• **VOTRE TÂCHE**: Reprenez le texte ci-dessous sur la revue Politique et la place du débat dans ses pages, et poursuivez-le après sa dernière phrase.

• **EXTRAIT DU TEXTE**:
————————
Et de conclure : « C’est, me semble-t-il, grâce à ces techniques et quelques autres que Politique a le plus innové dans le monde des revues, et c’est sans doute en travaillant à leur renouvellement qu’elle pourra continuer à apporter une contribution originale au débat public[8. E. Szoc, « Dix ans de Politique ou l’art de l’équilibriste en tension », Politique, n°50, juillet 2007.] » Bilan de l’élève Politique : globalement positif. Qu’en est-il aujourd’hui, 15 ans et 70 numéros plus tard ?

Si nous n’avons pas procédé à une relecture minutieuse de chacun de ces numéros, une recension thématique dégage néanmoins une certaine évidence : les espaces de confrontation d’idées comme ces techniques spécifiques de débats se sont considérablement raréfiées avec le temps. Il suffit d’abord de comparer les sommaires des dix premiers numéros avec ceux des suivants pour s’apercevoir de l’amenuisement des pages de discussions : les premières années, on trouvait entre 3 et 5 débats par numéro ; par la suite, la revue a accueilli, en moyenne, seulement 2 débats par numéro. Souvent, ces espaces consistent à additionner des points de vue différents, sans réel échange entre leurs auteur·es donc. (Depuis 2017 et la formule actuelle, l’apparition de la rubrique « Conversation » a permis de légèrement redresser la barre). On peut ensuite recenser les techniques de débat pour s’en convaincre (quasi définitivement ?) : sur 118 numéros, une bonne dizaine de rubriques « courriels »/salves, un peu moins d’une dizaine de rubriques « ABC », et seulement quelques formules « carte blanche »… On est donc à une distance certaine des ambitions de départ.

David contre Goliath

Le débat : plus facile à dire qu’à faire donc ! Hé oui. Et pour cause… Tentons quelques hypothèses. À ce manque, on pourrait bien entendu chercher – et probablement trouver beaucoup – des explications contextuelles propres à la société (francophone) belge. On pense par exemple au cadenassage du paysage politique[9. J.-B. Pilet et P. Meier, « Un système saturé », Politique, n° 105, septembre 2018.] qui freine l’émergence durable de nouveaux partis (et donc d’idées neuves ou simplement différentes de celles des grandes familles politiques[10. Phénomène qui pouvait avoir un effet direct sur la revue qui choisissait souvent ses intervenant·es en fonction de leur représentativité dans la société.]), au manque de pluralisme du secteur médiatique[11. Au niveau économique, la Belgique est marquée par une forte concentration de ses groupes de presse. Sur le plan idéologique, la Belgique francophone ne compte plus de quotidien de gauche depuis plus de 20 ans (Le Matin, 2001).], ou encore à la proximité de la société civile avec le pouvoir[12. C. Van Wynsberghe, « Un fourre-tout de créations citoyennes autonomes ? », Politique, n° 110, décembre 2019.]. Mais, et puisque que cela intéresse plus particulièrement cette revue, on pense aussi et surtout à la concurrence qui prévaut à gauche de l’échiquier politique – longtemps accentuée par la proximité des campagnes électorales (12 scrutins de 1994 à 2014) ? – qui nous semble de nature à freiner la possibilité d’échanges apaisés (doux euphémisme). Or, et comme l’avançait cette revue en lancement et en soutien des Assises pour l’égalité, projet fédérateur de la gauche francophone belge entre 2001 et 2003, « [l’]écoute réciproque [n’]est[-elle pas] seule en mesure de dépasser les méfiances et l’esprit de concurrence légitime qui peuvent séparer des courants se réclamant pourtant largement des mêmes valeurs »[13. H. Goldman, « Assises, mode d’emploi », Politique, n° 20, avril 2001.] ?
————————
• **DONNÉES FOURNIES**:
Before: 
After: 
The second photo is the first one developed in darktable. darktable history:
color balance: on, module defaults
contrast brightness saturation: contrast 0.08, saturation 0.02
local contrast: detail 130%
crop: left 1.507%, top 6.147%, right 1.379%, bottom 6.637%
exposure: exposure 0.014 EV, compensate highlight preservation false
————————
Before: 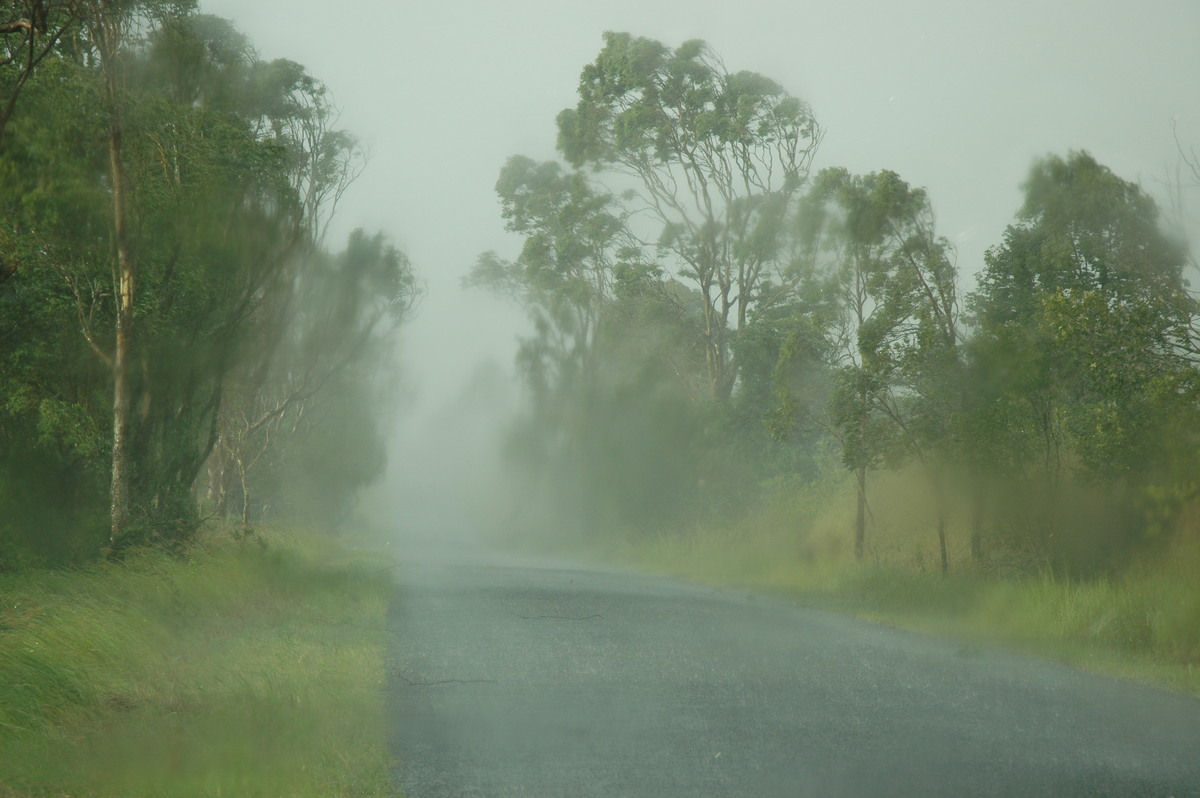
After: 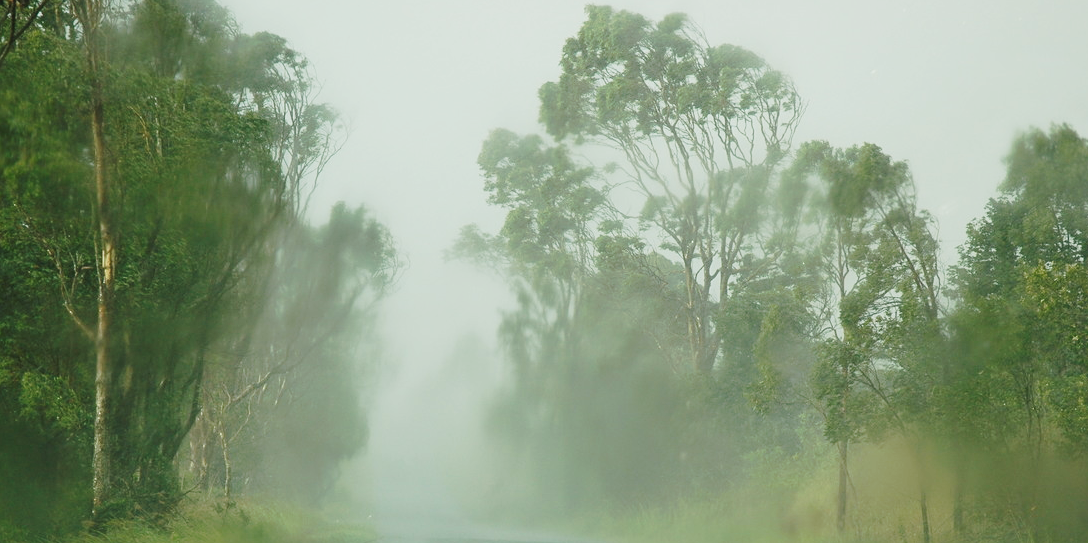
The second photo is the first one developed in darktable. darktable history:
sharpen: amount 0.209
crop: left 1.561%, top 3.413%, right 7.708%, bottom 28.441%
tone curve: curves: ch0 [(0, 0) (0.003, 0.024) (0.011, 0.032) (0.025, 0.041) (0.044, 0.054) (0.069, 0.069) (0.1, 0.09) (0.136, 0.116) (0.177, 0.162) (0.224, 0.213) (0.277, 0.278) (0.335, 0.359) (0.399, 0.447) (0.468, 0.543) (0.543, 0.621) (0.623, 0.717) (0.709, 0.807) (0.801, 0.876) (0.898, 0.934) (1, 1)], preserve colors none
————————
• **RÉPONSE RÉDIGÉE**:
Depuis 2003, on peine à voir de réelles avancées dans le paysage politique progressiste… bien au contraire ! Très récemment, en 2018 et 2019, on a en effet vu que, malgré leur majorité, les partis de gauche francophones ont été incapables de se mettre d’accord, tant au niveau communal qu’à l’échelon régional wallon. Quand on connaît l’histoire tumultueuse des relations entre Ecolo et le PS, l’émergence du PTB ne peut par ailleurs pas tout expliquer.

À noter : cette concurrence n’est d’ailleurs pas forcément moins présente dans d’autres milieux de gauche, quand on pense que, comme il s’écrivait il y a 20 ans – mais cela a-t-il suffisamment évolué depuis ? – « localement les rivalités et méfiances entre organisations syndicales peuvent confiner à la haine corse[14. L. Carton, A. Franssen, J.-F. Ramquet, « Renouveau de la perspective égalitaire », Politique, n° 20, avril 2001.] ».

Bref, débattre c’est important, mais sans volonté partagée d’un vrai débat respectueux, c’est quand même tout de suite moins stylé.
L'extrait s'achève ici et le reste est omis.